The (approximate) bounding formula yields 4.25 for the function depicted above (K ≃ 2), in excellent agreement with the graph. 

There is an alternative insertion scenario where the total number of elements is known in advance and the user can reserve space to avoid rehashing:

void insert(container& c,unsigned int n)
{
  c.reserve(n);
  while(n--)c.insert(rnd());
}

The associated complexity of this operation is

f(n) = an + bn(n-1)/2B,

where B is the minimum bucket size such that n ≤ F_maxB. f(n)/n is, again, bounded, as shown in the figure.

We omit the proof, which is much simpler than the previous one. In this case, the bound on f(n)/n is a + bF_max/2. Note that this does not depend on K precisely because there is no rehashing involved.

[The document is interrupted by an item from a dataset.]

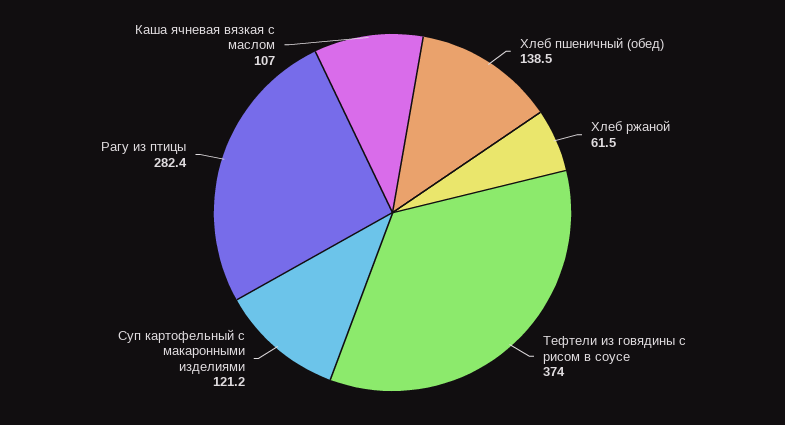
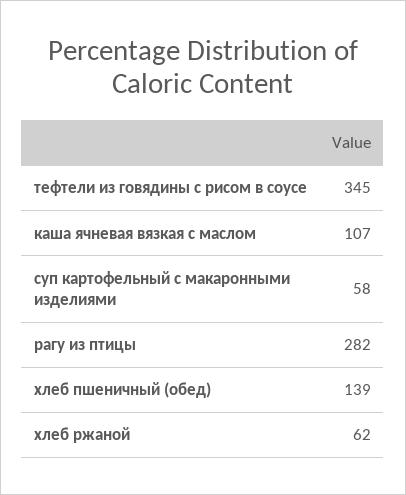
Тефтели из говядины с рисом в соусе: 374 -> 345
Суп картофельный с макаронными изделиями: 121.2 -> 58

So, the promise holds true: if the container uses bucket array sizes following a geometric progression and hashing behaves well, insertion is O(1) on average (either with or without rehashing). In a later entry we will see whether real implementations of unordered associative containers live up to theory.